● What is required
Transcribe exactly each line of the entries, from the opening line to the line with "operativsystemer.", with both of those lines included.
==== Entries shown
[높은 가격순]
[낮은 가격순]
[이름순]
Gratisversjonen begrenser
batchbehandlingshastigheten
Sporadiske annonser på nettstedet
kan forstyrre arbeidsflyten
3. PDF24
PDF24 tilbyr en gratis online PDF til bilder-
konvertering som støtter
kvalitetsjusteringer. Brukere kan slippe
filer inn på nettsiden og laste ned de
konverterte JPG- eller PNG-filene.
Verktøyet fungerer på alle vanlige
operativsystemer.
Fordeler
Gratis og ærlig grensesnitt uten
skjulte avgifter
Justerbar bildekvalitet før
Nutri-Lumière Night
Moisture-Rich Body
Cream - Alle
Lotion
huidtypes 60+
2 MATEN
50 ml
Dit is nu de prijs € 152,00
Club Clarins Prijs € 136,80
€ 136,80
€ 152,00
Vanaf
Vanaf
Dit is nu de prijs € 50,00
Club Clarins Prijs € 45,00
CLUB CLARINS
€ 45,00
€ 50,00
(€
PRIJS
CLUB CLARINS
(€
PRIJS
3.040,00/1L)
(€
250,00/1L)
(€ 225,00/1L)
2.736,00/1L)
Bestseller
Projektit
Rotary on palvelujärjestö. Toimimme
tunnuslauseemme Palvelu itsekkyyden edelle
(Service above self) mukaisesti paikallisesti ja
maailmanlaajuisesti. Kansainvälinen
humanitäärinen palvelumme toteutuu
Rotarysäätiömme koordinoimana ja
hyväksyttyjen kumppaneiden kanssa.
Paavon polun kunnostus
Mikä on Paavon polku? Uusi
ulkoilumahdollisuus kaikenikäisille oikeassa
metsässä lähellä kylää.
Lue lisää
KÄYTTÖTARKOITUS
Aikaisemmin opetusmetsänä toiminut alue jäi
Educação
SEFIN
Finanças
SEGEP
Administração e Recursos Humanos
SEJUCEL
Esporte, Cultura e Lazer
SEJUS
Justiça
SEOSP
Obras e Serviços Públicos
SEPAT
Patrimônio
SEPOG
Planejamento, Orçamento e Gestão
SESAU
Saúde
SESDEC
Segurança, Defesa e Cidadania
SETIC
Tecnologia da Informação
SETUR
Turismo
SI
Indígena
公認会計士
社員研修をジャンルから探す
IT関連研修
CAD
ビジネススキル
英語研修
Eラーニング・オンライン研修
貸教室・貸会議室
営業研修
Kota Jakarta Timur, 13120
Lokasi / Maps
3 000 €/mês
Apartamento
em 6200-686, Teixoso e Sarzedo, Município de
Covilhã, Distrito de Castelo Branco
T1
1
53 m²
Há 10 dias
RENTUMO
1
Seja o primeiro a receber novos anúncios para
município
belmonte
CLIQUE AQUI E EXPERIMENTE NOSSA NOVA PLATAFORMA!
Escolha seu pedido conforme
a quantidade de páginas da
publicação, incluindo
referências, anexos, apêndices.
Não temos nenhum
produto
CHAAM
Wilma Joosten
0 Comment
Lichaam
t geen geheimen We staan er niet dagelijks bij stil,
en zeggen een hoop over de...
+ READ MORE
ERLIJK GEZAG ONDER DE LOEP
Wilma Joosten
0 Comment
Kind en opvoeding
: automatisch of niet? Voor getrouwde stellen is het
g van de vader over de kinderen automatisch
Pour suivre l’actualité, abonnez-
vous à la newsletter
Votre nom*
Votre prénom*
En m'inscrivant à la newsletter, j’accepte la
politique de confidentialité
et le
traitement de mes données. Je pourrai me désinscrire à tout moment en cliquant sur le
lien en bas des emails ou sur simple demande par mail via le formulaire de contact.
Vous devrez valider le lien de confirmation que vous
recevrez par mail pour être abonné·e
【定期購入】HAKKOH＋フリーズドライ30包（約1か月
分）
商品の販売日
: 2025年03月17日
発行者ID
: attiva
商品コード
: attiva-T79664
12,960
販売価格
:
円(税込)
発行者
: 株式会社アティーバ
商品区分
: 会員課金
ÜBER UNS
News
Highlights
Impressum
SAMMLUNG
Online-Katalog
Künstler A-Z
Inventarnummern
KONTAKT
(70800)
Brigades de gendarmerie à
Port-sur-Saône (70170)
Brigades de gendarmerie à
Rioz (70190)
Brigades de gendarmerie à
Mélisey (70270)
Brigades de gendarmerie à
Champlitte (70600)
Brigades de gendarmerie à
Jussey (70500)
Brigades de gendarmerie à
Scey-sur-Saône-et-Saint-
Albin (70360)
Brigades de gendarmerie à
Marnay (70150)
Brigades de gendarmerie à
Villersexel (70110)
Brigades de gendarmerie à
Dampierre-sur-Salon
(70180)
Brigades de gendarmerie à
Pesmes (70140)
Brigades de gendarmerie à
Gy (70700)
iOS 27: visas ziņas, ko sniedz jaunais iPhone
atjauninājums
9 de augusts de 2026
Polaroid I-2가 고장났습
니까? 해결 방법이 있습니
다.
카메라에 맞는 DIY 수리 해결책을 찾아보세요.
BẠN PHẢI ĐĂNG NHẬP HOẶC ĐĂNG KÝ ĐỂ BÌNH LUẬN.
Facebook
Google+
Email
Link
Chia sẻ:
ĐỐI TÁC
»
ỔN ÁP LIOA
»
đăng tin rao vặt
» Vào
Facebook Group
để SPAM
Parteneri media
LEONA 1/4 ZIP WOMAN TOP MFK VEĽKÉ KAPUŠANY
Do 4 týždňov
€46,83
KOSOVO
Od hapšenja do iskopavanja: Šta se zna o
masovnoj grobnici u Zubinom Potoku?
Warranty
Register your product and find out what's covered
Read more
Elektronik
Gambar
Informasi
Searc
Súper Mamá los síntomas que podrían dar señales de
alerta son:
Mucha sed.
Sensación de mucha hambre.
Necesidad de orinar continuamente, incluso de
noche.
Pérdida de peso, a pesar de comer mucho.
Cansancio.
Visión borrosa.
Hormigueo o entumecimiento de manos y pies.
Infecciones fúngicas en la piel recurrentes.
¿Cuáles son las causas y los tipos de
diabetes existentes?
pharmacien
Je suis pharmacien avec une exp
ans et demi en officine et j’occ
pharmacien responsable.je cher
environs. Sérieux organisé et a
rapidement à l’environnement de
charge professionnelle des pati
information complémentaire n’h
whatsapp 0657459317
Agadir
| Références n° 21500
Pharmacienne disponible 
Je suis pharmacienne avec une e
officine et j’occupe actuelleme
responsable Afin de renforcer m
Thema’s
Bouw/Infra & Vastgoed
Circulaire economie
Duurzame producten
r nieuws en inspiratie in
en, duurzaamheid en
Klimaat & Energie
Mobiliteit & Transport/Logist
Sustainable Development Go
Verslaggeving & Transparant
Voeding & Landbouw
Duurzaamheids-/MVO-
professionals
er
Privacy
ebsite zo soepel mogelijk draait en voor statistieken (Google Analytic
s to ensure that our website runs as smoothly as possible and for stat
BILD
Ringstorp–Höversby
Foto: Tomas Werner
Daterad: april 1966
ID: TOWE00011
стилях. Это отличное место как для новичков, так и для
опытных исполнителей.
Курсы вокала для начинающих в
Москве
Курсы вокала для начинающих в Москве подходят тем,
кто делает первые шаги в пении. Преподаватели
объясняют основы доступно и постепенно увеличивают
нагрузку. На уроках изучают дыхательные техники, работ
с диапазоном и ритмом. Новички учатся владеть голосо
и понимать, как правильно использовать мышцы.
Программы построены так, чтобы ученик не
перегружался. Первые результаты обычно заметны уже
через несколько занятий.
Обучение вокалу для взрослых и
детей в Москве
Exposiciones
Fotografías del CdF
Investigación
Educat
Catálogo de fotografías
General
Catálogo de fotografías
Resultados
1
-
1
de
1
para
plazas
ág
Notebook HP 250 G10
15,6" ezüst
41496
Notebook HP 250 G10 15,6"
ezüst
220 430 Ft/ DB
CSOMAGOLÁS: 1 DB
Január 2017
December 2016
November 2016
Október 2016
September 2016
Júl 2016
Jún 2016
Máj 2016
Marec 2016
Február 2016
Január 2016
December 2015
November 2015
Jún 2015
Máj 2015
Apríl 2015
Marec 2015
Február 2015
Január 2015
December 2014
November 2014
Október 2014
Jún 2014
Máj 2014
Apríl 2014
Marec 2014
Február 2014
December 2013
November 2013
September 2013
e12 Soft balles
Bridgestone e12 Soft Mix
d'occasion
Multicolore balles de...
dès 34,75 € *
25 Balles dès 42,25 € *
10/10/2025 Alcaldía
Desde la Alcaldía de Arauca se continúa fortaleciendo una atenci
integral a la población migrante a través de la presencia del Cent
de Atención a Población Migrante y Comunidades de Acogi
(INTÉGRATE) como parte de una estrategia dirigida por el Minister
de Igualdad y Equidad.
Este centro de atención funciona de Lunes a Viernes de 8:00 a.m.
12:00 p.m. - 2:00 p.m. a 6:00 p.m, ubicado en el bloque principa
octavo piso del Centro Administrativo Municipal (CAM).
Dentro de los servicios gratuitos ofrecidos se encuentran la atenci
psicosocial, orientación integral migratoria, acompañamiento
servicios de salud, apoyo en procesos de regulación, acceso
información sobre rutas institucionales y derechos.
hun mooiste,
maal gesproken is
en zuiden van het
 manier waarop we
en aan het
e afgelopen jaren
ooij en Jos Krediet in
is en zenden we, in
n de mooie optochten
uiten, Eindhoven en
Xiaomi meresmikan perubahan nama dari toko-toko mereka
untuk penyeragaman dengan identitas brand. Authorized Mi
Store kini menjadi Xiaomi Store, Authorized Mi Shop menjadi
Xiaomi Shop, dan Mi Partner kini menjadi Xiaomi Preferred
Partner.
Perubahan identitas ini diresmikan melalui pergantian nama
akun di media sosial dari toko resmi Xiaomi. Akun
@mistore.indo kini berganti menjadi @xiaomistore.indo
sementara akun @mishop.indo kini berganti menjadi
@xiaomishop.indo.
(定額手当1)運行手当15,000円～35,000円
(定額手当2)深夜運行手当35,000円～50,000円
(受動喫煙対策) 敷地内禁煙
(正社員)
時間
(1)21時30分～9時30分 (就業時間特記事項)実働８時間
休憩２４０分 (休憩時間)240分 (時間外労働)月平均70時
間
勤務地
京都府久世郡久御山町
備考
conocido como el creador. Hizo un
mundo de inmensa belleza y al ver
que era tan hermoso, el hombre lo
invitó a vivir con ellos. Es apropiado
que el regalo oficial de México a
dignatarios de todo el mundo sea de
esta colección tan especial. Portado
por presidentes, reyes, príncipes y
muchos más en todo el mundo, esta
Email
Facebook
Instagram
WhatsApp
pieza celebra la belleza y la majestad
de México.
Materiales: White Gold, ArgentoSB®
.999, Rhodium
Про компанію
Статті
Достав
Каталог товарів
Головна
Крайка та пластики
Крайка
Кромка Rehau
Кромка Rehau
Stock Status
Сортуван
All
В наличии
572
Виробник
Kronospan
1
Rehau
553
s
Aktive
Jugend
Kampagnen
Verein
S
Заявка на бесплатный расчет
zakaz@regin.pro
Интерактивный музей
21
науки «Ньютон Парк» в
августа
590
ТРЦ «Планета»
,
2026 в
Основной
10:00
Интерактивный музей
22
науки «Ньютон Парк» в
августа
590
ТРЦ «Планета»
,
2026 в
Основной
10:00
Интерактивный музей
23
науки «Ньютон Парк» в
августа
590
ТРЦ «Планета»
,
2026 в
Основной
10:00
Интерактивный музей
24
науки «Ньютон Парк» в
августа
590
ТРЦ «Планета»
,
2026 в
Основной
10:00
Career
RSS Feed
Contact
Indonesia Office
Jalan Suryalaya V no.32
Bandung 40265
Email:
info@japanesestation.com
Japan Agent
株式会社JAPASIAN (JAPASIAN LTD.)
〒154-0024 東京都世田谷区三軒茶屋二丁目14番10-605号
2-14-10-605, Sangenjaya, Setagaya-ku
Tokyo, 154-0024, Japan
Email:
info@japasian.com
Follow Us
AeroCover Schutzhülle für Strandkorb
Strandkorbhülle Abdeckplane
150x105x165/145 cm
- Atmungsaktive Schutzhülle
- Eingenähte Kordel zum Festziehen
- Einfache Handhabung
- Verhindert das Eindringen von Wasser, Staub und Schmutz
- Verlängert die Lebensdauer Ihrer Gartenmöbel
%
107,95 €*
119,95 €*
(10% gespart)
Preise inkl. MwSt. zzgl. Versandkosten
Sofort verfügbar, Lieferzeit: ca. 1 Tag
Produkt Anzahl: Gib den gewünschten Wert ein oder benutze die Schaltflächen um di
========
● Solution for this problem
[높은 가격순]
[낮은 가격순]
[이름순]
Gratisversjonen begrenser
batchbehandlingshastigheten
Sporadiske annonser på nettstedet
kan forstyrre arbeidsflyten
3. PDF24
PDF24 tilbyr en gratis online PDF til bilder-
konvertering som støtter
kvalitetsjusteringer. Brukere kan slippe
filer inn på nettsiden og laste ned de
konverterte JPG- eller PNG-filene.
Verktøyet fungerer på alle vanlige
operativsystemer.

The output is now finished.